Airfreight rates continued their upward trend last week as businesses sought to transport goods ahead of the anticipated announcement of sweeping new U.S. tariffs.

According to data from TAC, compiled for the Baltic Air Freight Index, overall air cargo rates increased by 2.4% in the week ending March 31, reflecting a 5.1% rise compared to the same period last year. This marks the third consecutive week of rate increases, following a steady climb since early March.

Rates from key Asian hubs saw varying degrees of growth. Airfreight prices from Hong Kong rose 2.6% week-on-week and 1.4% year-on-year, while shipments from Shanghai experienced a modest 0.6% weekly increase and a 3.9% annual rise.

In Europe, rates surged significantly. Airfreight prices out of Frankfurt jumped 8.3% week-on-week, marking a substantial 28.2% increase from the previous year. London also saw a sharp rise, with rates climbing 15.5% from a week earlier and registering a 2.6% annual increase.

Conversely, U.S. rates experienced downward pressure, with prices from Chicago dropping 12.5% compared to the previous week.

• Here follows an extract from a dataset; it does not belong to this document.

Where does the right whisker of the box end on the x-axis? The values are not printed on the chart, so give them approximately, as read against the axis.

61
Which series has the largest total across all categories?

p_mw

TAC attributed the recent price hikes to shippers rushing to move goods before the expected enforcement of new and stricter tariffs on April 2.

President Donald Trump is set to announce a new set of tariffs, possibly as early as April 1 or April 3, branding the occasion “Liberation Day.” He has repeatedly argued that the U.S. has been unfairly exploited in global trade and is looking to implement tariffs that may target entire nations or specific industries.

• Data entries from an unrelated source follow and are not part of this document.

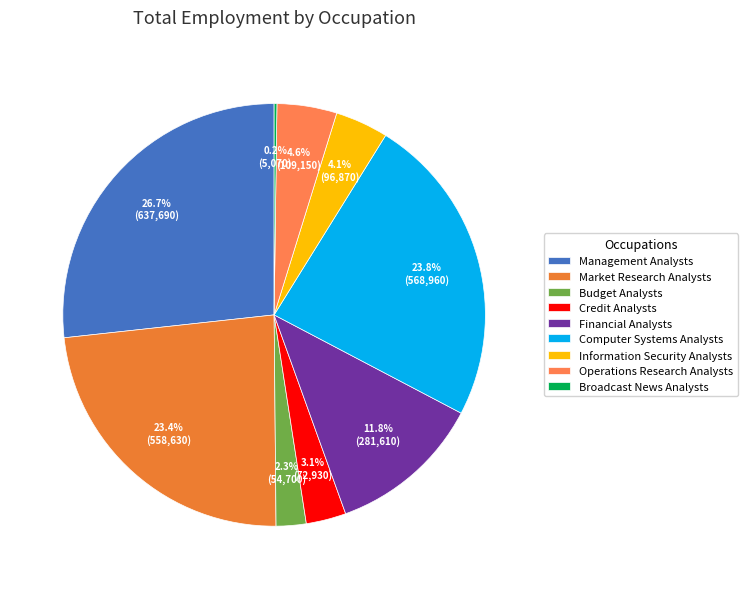

Is there a majority slice in this chart?

No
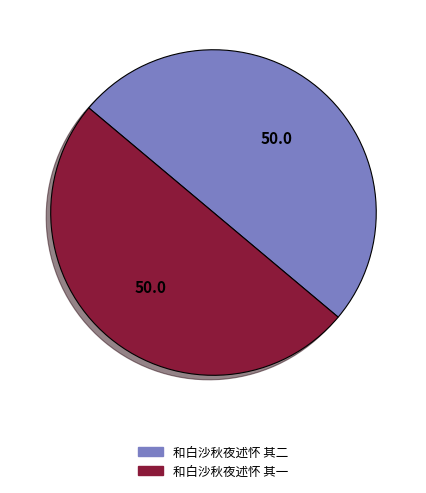

The 和白沙秋夜述怀 其一 slice represents 50% of the pie. True or false?

True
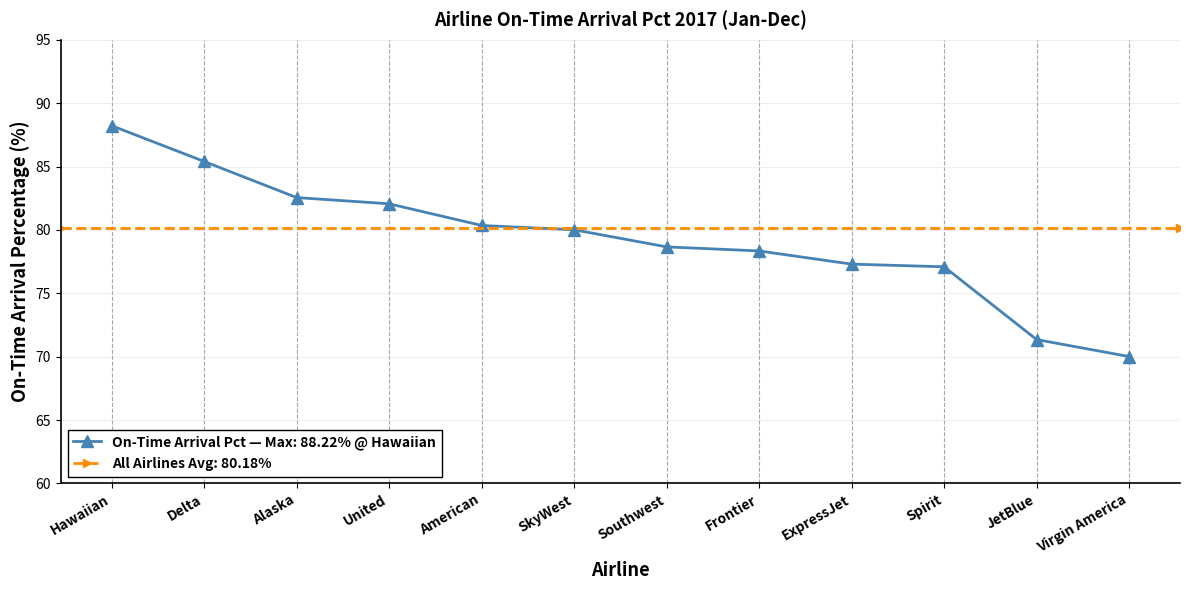

What is the ratio of the value at Southwest to the value at Virgin America?

1.1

Last week, the U.S. imposed a 25% tariff on all imported automobiles and auto parts, a move industry analysts see as a significant shift in trade policy with wide-ranging effects.

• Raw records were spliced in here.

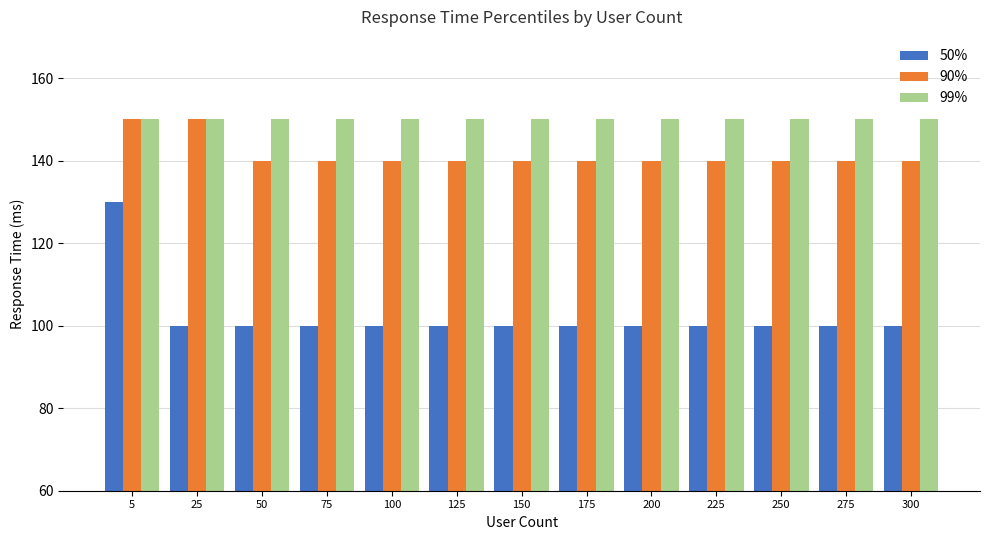

How many groups of bars are there?

13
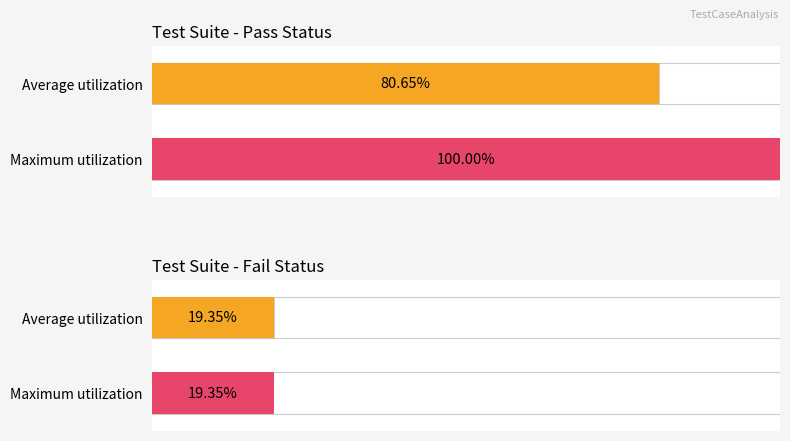

What is the difference between the highest and lowest values at Pass Count?

19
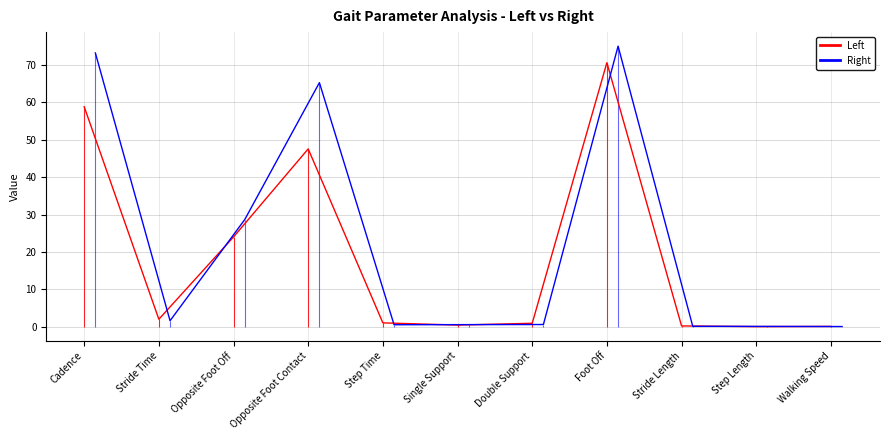

Is it true that Right equals 28.7 at Opposite Foot Off?

True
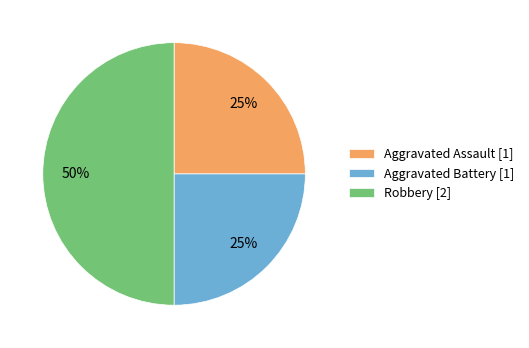

Is Aggravated Assault [1] the majority of the pie?

No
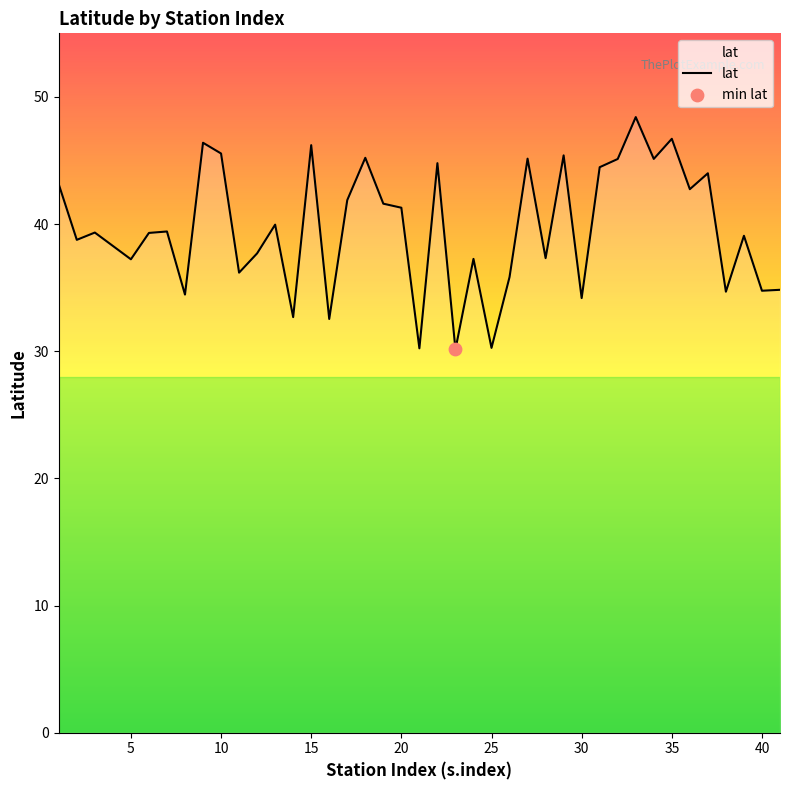

What is the smallest value displayed?

30.1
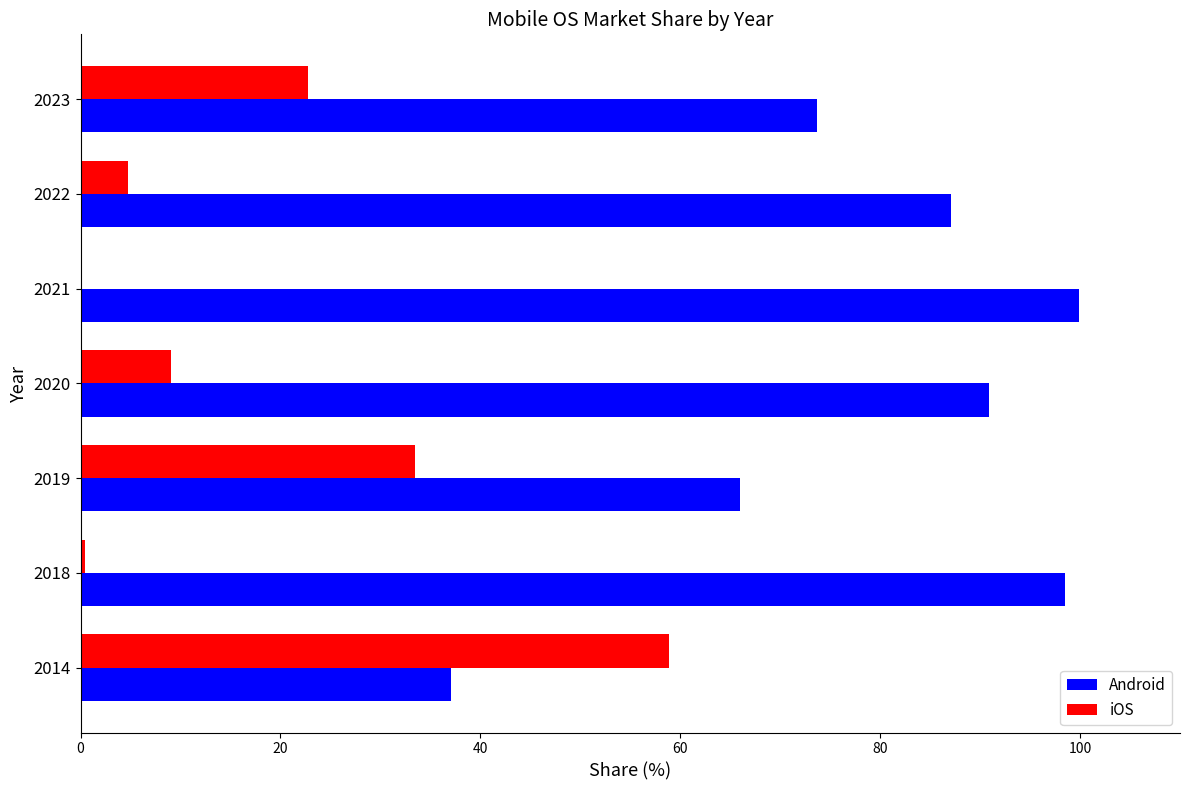

The value of iOS at 2014 is 58.9. True or false?

True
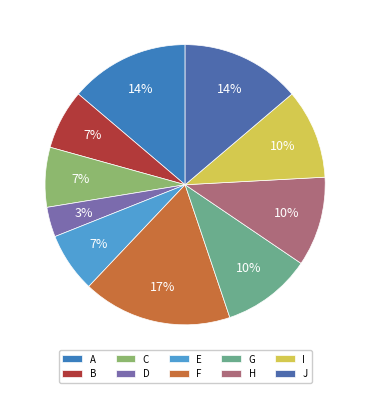

Rank the categories by value from highest to lowest.

F, A, J, G, H, I, B, C, E, D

Chris Clowes of consultancy firm Scala described the automotive tariffs as a dramatic escalation, warning of consequences that extend beyond the U.S.

“While the goal may be to bolster domestic manufacturing, modern automotive supply chains are highly intricate and global in nature,” Clowes explained. “Many components cross multiple borders before final assembly, meaning these tariffs could drive up costs not just for manufacturers and suppliers, but ultimately for consumers as well.”

Clowes also noted that such trade disruptions force companies to quickly reassess sourcing strategies, reroute shipments, and renegotiate contracts, all under significant time constraints.